‘Someone you Loved’ – Lewis Capaldi
The train scene explained

 

The latest Lewis Capaldi music video has turned Peter Capaldi’s fanbase upside down, and all I can see in my timeline now are posts about ‘Someone you loved’. One scene in particular seems to have made quite an impression on Capaldis’ fans: the opening and closing train scene. I keep reading that the character played by Peter missed the train (because he is too deep in his thoughts, because he is sad…), so let me offer an alternative interpretation, based on the research I did during my PhD, when I studied train representation and symbolism in European Literature.

Peter’s character didn’t miss the train, because there was no train to miss in the first place. Did you see the train stop at the station? It didn’t, and that’s why Peter’s character was not supposed to board this train!

Now why is that?

Opening scene: a train is coming at a distance. A man is standing on a platform, with ear buds suggesting he is listening to music, only all we can hear are heartbeats, and these force us to fear the worse for the character: is he going to jump?

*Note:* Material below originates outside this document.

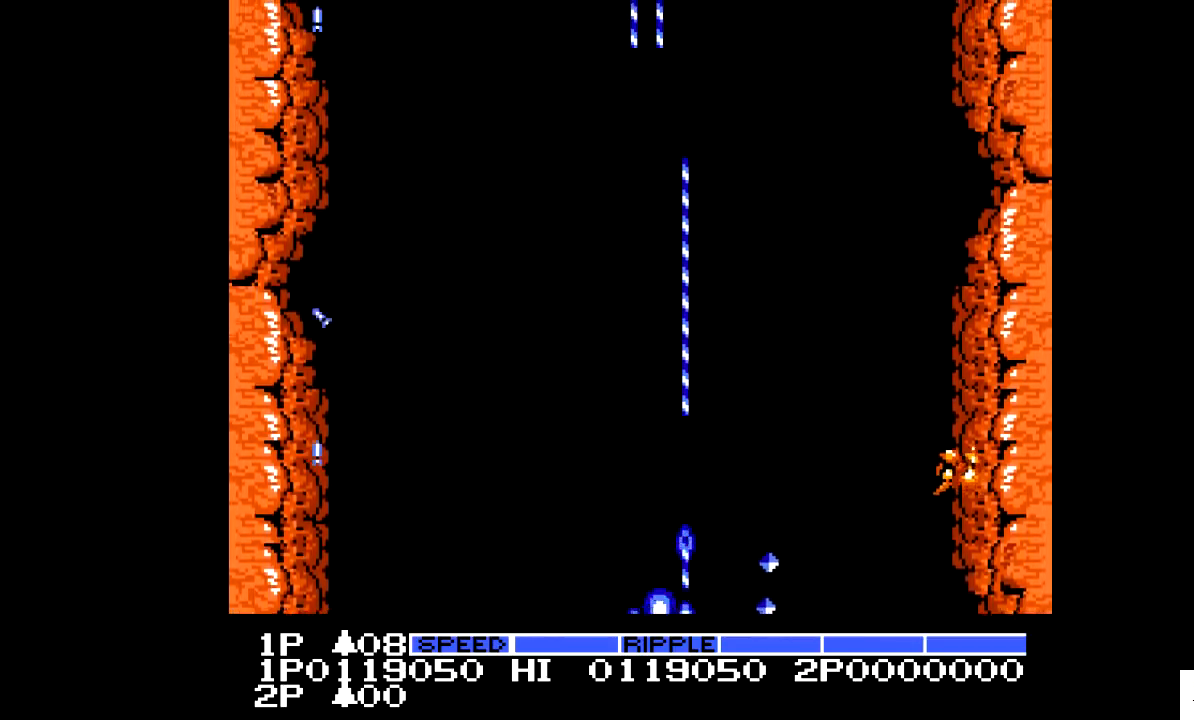
{"buttons": ["X"], "events": []}
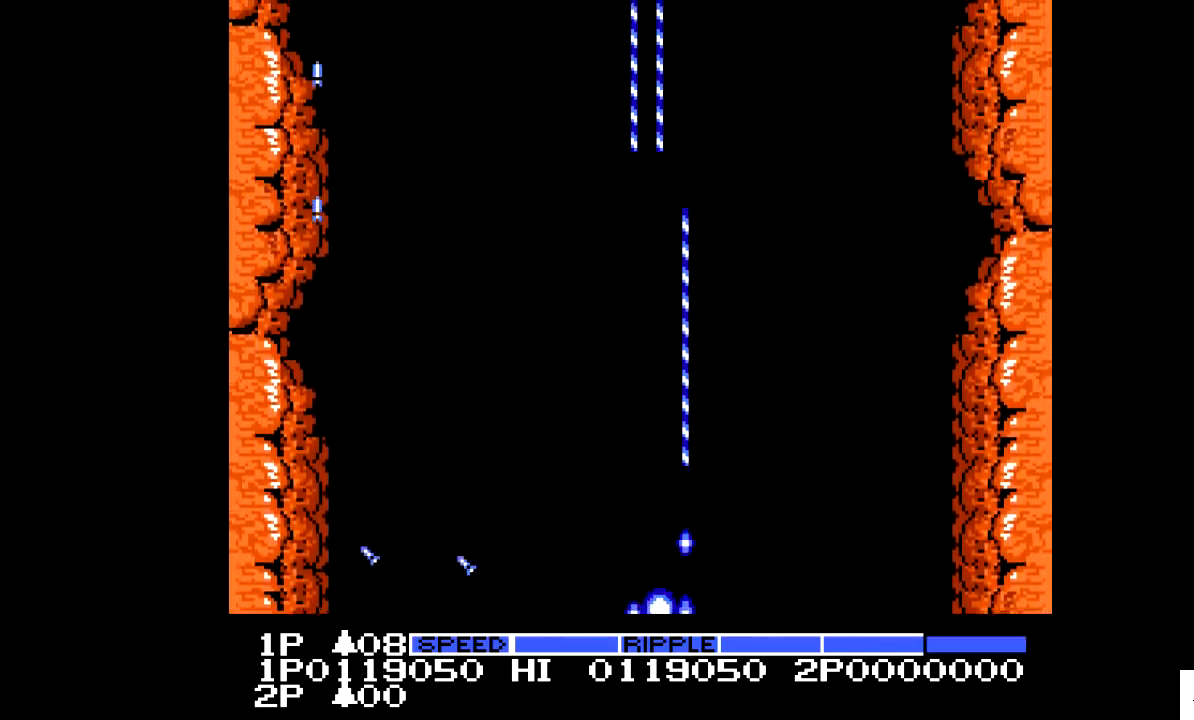
{"buttons": ["X"], "events": []}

The audience is clearly entitled to fear that because the song then starts with the following lyrics:

‘I’m going under and this time I fear there’s no one to save me.’

Those words are clearly a suicide statement. And yet… the character hasn’t jumped, nor did the train stop.

Why?

Because the train is a representation of Charon, the ferryman of Hades. But instead of a boat, it is the train that allows dead people to travel from the world of the Living to the world of the Dead. The train doesn’t stop because it’s not the character’s time to die.

While the story unfolds, we discover why Peter’s character is going under. He lost someone close to him, and he is grieving.

The train scene seems to be the key scene of the music video, because once the story is completed, we find Peter’s character on the same platform as the train passes by, and the character seems to wake up from some sort of day dream. But it is not any day dream. It’s the story of the loss of the woman close to him and how she saved a life in the process.

While the train doesn’t stop to take Peter’s character to the world of the Dead, there is, however, a very important passenger on board that very train: the woman Peter’s character loved. She died, and as such, she can travel from one world to the other, using the train that wouldn’t stop for any living person, despite their wish to rejoice with their loved ones.

As for the fact that Peter’s character seems to wake up from a dream, it makes sense if you consider that the train has gone.

His loved one is gone to another world while he needs to learn to live on this one.